One of the final pathways to detention are the programs that encourage laypeople to drive others toward getting help. Like most things, it’s not bad to encourage people to get help. It’s bad when the people that you’re referring them to have a profit motive. For instance, Mental Health First Aid is run in the US by the National Council on Mental Wellbeing. It’s a lobbying group for 3,500 treatment providers. There may be a reason to consider their motives in what is being taught.
Moral Calculus
Albert Bandura’s tome Moral Disengagement explains what you do if you want people to behave in ways that are against their morals. (See also The Righteous Mind for the foundations of morality.) One of the ways that people can live with themselves is to believe that “we help more people than we hurt.” They cannot ignore the fact that people are harmed by involuntary commitment – so they must use different moral calculus. (See How We Know What Isn’t So for more on being forced to accept the truth.)
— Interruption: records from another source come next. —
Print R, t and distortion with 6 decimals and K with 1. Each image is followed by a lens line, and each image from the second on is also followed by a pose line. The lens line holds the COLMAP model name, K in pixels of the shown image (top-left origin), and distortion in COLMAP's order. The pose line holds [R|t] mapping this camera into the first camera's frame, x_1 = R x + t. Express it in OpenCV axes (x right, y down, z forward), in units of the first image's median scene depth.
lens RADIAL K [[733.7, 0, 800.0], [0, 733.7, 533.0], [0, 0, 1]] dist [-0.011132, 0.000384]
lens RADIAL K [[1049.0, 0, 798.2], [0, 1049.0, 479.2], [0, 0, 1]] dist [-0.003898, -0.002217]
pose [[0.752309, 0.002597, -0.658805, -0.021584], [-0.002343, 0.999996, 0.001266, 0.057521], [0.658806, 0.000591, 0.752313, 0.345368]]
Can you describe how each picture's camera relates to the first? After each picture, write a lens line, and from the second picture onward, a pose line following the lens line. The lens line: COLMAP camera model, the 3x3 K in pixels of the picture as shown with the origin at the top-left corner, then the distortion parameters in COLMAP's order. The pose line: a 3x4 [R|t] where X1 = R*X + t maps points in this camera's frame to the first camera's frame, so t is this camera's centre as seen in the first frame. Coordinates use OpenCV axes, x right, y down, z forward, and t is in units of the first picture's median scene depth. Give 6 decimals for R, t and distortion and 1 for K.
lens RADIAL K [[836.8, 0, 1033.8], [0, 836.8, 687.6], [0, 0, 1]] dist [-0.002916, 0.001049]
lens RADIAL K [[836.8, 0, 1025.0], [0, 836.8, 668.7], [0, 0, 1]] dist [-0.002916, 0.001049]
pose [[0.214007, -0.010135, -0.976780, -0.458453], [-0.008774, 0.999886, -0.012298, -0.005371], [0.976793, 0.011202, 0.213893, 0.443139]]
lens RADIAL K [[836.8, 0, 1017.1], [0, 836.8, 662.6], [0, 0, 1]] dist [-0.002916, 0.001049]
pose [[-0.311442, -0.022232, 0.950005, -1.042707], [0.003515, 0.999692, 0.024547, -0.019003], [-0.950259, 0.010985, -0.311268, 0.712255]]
There are two problems with the statement. First, the magnitudes of help and harm aren’t known. Second, the frequency of both help and harm aren’t known. So, we cannot know whether the net impact of these coercive processes are helpful or harmful. Too many of us are looking at the research and conclude that we need to find a different balance.
Don’t Just Say No
In my formative years, Nancy Ragan surrounded herself by youth who would shout, “Just say no.” This anti-drug campaign had a lot going for it. The problem is that it didn’t appear to have any impact. It fundamentally ignored the complexity and social pressures involved in the moment. Conceptually, the decision is simple, but anyone who has been a teenager knows that the decisions aren’t that simple when peer groups are involved.
Scared Straight and Drug Abuse Resistance Education (DARE) were similarly ineffective – or, rather, slightly harmful. They used fear and shame as the levers to change behaviors – but those are precisely the wrong levers to use when we’re talking about people’s mental health.
Going Back to the Trauma Roots
There seems to be at least some degree of consensus that there’s a causal relationship between trauma and mental illness. Certainly not everyone who encounters trauma will develop and retain a mental illness – but trauma seems to lead to mental illness. The greatest tragedy of confinement is that, rather than helping the person deal with their prior trauma, we heap on more.
Forced Treatment Doesn’t Work
In the end, the real problem is that, by-and-large, forced treatment doesn’t work. It’s not that it’s never helpful. It’s that it’s rarely helpful. Given the chance of inflicting harm, we should be thinking more carefully and putting more protection in place. Perhaps the starting point would be to address when Your Consent is Not Required.